“Let Chadwick do it, anyway, Jim. Shall I tell Ellie to send him up at eight?”
“If you will. Thank you! Good-night!”
“Good-night!” And Julia trailed her satins and laces slowly upstairs, unfastening her jewels as she went. A little sense of discouragement was fighting for possession; she fought it consciously as she had fought such waves of despondency a hundred times before. She propped herself comfortably in pillows, turned on a light, and began to read.
Ellie fussed about the room for a few minutes, and then was gone. The big house was very still. Eleven o’clock struck from the little mahogany clock on her mantel, midnight struck, and still Jim’s footstep did not come up the stairs, and there was no welcome sound of occupancy in the room adjoining her own.
Suddenly terror smote Julia; she flung her book aside and sat up erect in bed. Her heart was thundering with fear; the silence of the house was like that that follows an explosion.
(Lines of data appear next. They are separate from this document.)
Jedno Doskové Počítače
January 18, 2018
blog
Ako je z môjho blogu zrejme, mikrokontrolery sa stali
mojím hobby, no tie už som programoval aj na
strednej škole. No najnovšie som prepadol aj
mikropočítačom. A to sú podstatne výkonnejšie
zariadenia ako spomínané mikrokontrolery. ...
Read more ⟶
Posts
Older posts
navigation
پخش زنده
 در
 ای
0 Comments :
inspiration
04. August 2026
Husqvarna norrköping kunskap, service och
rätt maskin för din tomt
For a few dreadful seconds she sat motionless; then she thrust her bare feet in the slippers of warm white fox that Ellie had put out, and caught up a Japanese robe of black crepe, in which her figure was quite lost. Fastening the wide obi with trembling fingers, she slipped out into the hall, dimly lighted and very still. Then she ran quickly downstairs.
What sight of horror she expected to find in the library she did not know, but the shock of revulsion, when the opened door showed her nothing more terrible than Jim, musing in the firelight, was almost as bad as a fright could have been.
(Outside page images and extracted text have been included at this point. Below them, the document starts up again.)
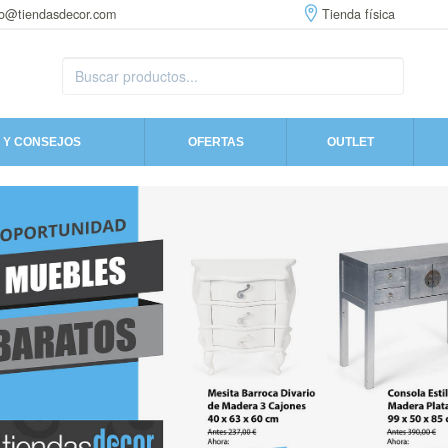
fo@tiendasdecor.com
Tienda física
 Y CONSEJOS
OFERTAS
OUTLET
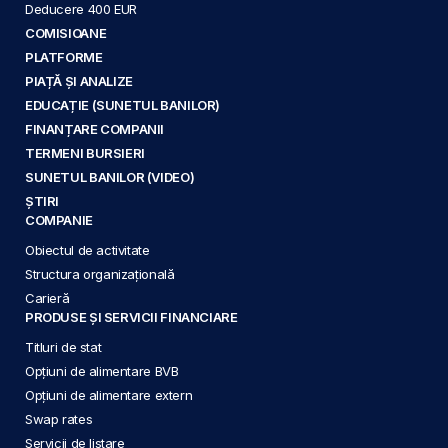
Deducere 400 EUR
COMISIOANE
PLATFORME
PIAȚĂ ȘI ANALIZE
EDUCAȚIE (SUNETUL BANILOR)
FINANȚARE COMPANII
TERMENI BURSIERI
SUNETUL BANILOR (VIDEO)
ȘTIRI
COMPANIE
Obiectul de activitate
Structura organizațională
Carieră
PRODUSE ȘI SERVICII FINANCIARE
Titluri de stat
Opțiuni de alimentare BVB
Opțiuni de alimentare extern
Swap rates
Servicii de listare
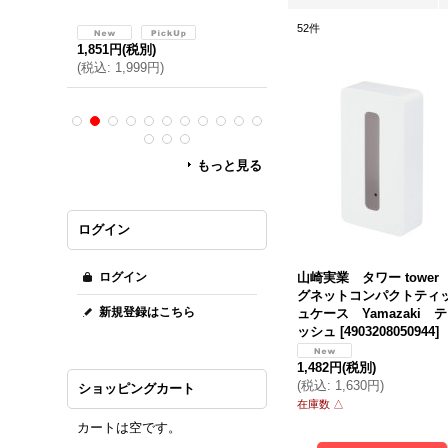
52
件
1,851円
(税別)
2,199円
(税別)
(
税込
:
1,999円
)
(
税込
:
2,374円
)
もっと見る
ログイン
ログイン
山崎実業 タワー tower
グネットコンパクトティ
新規登録はこちら
ュケース Yamazaki 
ッシュ
[
4903208050944
]
1,482円
(税別)
(
税込
:
1,630円
)
ショッピングカート
在庫数 △
カートは空です。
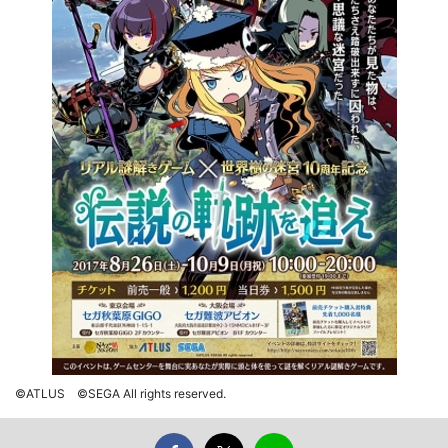
©ATLUS ©SEGA All rights reserved.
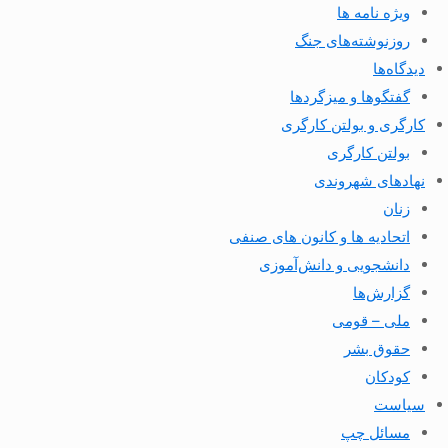
ویژه نامه ها
روزنوشته‌های جنگ
دیدگاه‌ها
گفتگوها و میزگردها
کارگری و بولتن کارگری
بولتن کارگری
نهادهای شهروندی
زنان
اتحادیه ها و کانون های صنفی
دانشجویی و دانش‌آموزی
گزارش‌ها
ملی – قومی
حقوق بشر
کودکان
سیاست
مسائل چپ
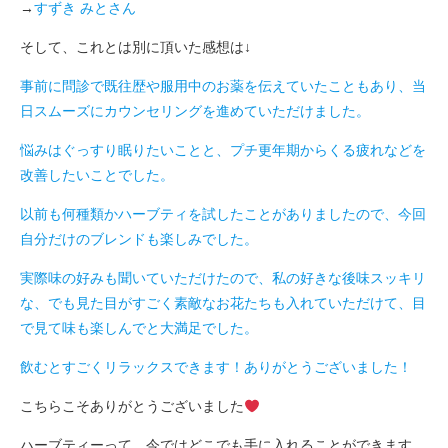
→
すずき みとさ
ん
そして、これとは別に頂いた感想は↓
事前に問診で既往歴や服用中のお薬を伝えていたこともあり、当
日スムーズにカウンセリングを進めていただけました。
悩みはぐっすり眠りたいことと、プチ更年期からくる疲れなどを
改善したいことでした。
以前も何種類かハーブティを試したことがありましたので、今回
自分だけのブレンドも楽しみでした。
実際味の好みも聞いていただけたので、私の好きな後味スッキリ
な、でも見た目がすごく素敵なお花たちも入れていただけて、目
で見て味も楽しんでと大満足でした。
飲むとすごくリラックスできます！ありがとうございました！
こちらこそありがとうございました
ハーブティーって、今ではどこでも手に入れることができます。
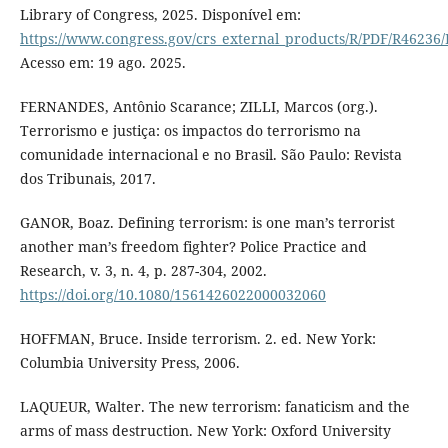
Library of Congress, 2025. Disponível em:
https://www.congress.gov/crs_external_products/R/PDF/R46236
Acesso em: 19 ago. 2025.
FERNANDES, Antônio Scarance; ZILLI, Marcos (org.).
Terrorismo e justiça: os impactos do terrorismo na
comunidade internacional e no Brasil. São Paulo: Revista
dos Tribunais, 2017.
GANOR, Boaz. Defining terrorism: is one man’s terrorist
another man’s freedom fighter? Police Practice and
Research, v. 3, n. 4, p. 287-304, 2002.
https://doi.org/10.1080/1561426022000032060
HOFFMAN, Bruce. Inside terrorism. 2. ed. New York:
Columbia University Press, 2006.
LAQUEUR, Walter. The new terrorism: fanaticism and the
arms of mass destruction. New York: Oxford University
“Oh, Jim!” she panted, coming in, one hand pressed against her heart, “I thought something—I got frightened!”
Jim looked up with his old, tender, whimsical smile, the smile for which she had hungered so long, and held out a reassuring hand.
“Why, no, you poor kid!” he said. “I’ve been sitting right here!”
“I thought—and it was so still—and you didn’t come up!” Julia said, beginning to sob. And in a moment she was in his arms, clinging to him in an ecstasy of love and relief. For a long blissful time they remained so, the soft curve of Julia’s cheek against Jim’s face, her heart beating quick above his own, her warm little figure, in its loose, soft robe, gathered closely to him.
“Feeling better now, old lady?”
“Oh, fine!” But Julia’s face quivered with tears again at the tone.
“Well, then, what’s this for?” He showed her a drop on the back of his hand.
“Be—because I love you so, Jim!”
“Well, you needn’t cry over it!” said Jim gently. “I’m the one that ought to do the crying, Judy,” he added, with a significant glance at her lovely flushed face and tear-bright blue eyes.
Julia leaned against him with a long, happy sigh.
“Oh, I’m so glad I came down!” she breathed contentedly.
“‘Glad!’” Jim echoed soberly. “God! You don’t know what it meant to me to look up and see my little Geisha coming in. I was going crazy, I think!”